*WHAT TO DO:*
A) From the school discipline decision, repeat the stretch from "Stafford, Trombley, Purcell, Owens" through "must be dismissed." word for word.
B) According to the school discipline decision, why did Ms. Thomas step in front of Cory's car, and why does Cory say he did not know the car had bumped her? Answer in one to three sentences.
C) On what date did the incident in the school discipline decision take place?

--- EXCERPTED PASSAGE ---

Appeal of DEBBIE L., on behalf of CORY L., from action of the Board of Education of the Ausable Valley Central School District regarding student discipline.

Decision No. 14,294

(January 18, 2000)

Darrell L. Bowen, Esq., attorney for petitioner

Stafford, Trombley, Purcell, Owens & Curtin, P.C., attorneys for respondent, Emily L. Pombrio and Dennis D. Curtin, Esqs., of counsel

MILLS, Commissioner.--Petitioner appeals the determination of the Board of Education of the Ausable Valley Central School District ("respondent") to suspend her son, Cory. The appeal must be dismissed.

This appeal stems from an incident that occurred on June 16, 1997, when the front end of a car Cory was driving struck a teacher, Cheryl Thomas, as Cory exited the parking lot of the Ausable Valley Central High School. According to petitioner, Ms. Thomas stepped in front of Cory’s car to stop him after seeing that he had a passenger in his car, in violation of school rules. Cory claims that he did not see Ms. Thomas at the far right corner of his vehicle, and was unaware that his car had bumped Ms. Thomas, since she did not lose her balance or fall down.

--- DATA SEGMENT ---

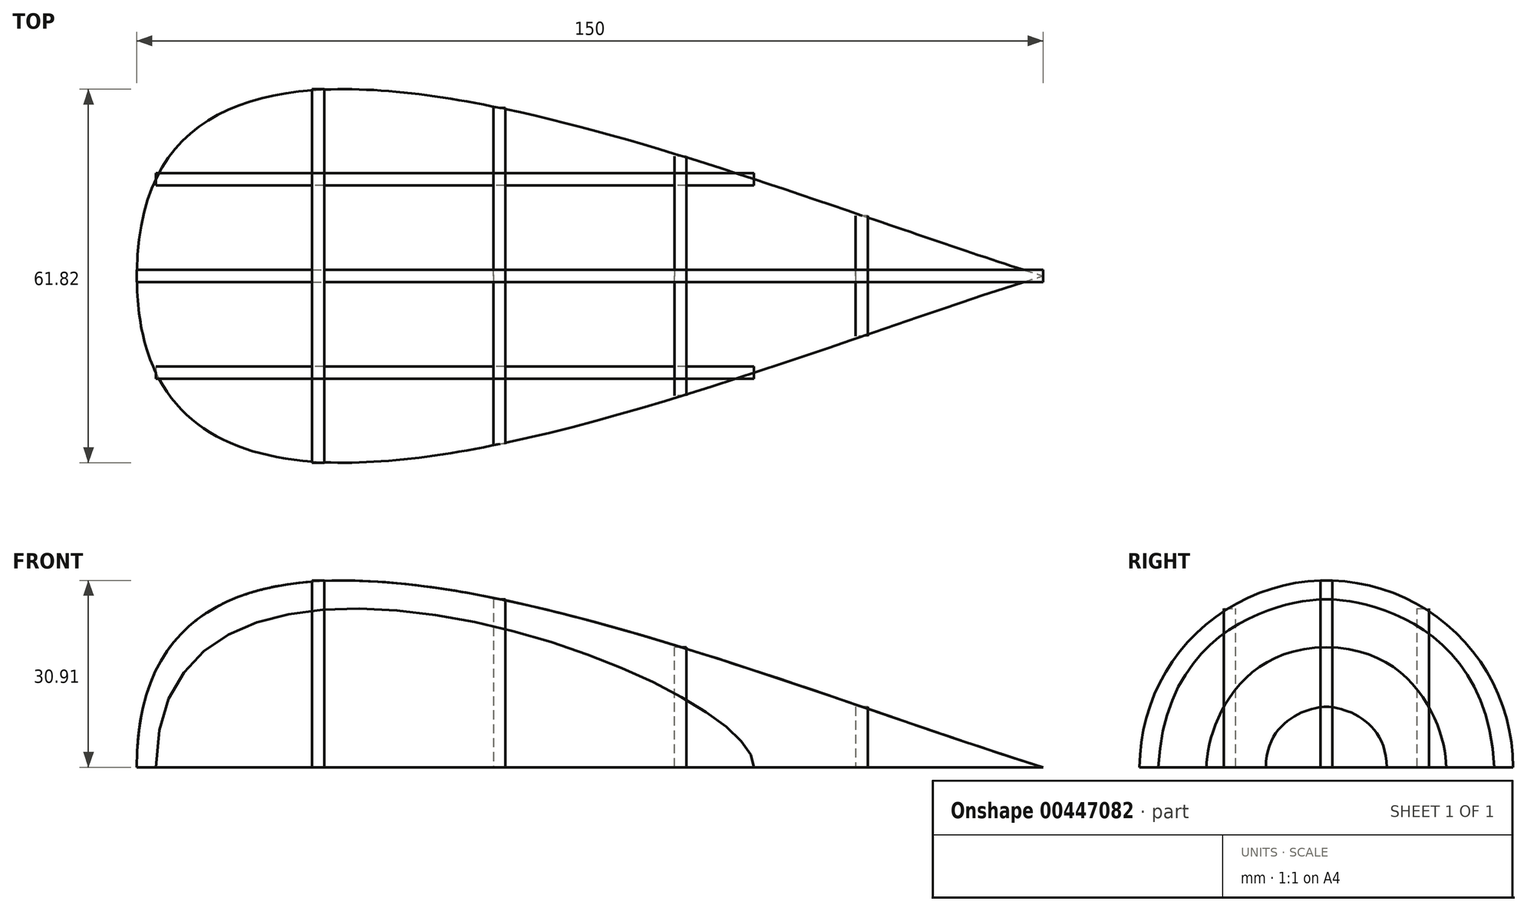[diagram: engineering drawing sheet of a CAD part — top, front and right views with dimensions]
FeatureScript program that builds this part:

---

*ANSWERS BELOW:*
A)
Stafford, Trombley, Purcell, Owens & Curtin, P.C., attorneys for respondent, Emily L. Pombrio and Dennis D. Curtin, Esqs., of counsel

MILLS, Commissioner.--Petitioner appeals the determination of the Board of Education of the Ausable Valley Central School District ("respondent") to suspend her son, Cory. The appeal must be dismissed.

B) According to petitioner, Ms. Thomas stepped in front of the car to stop Cory because she saw he had a passenger, which broke school rules. Cory says he was unaware the car had bumped her because she did not lose her balance or fall down.

C) June 16, 1997.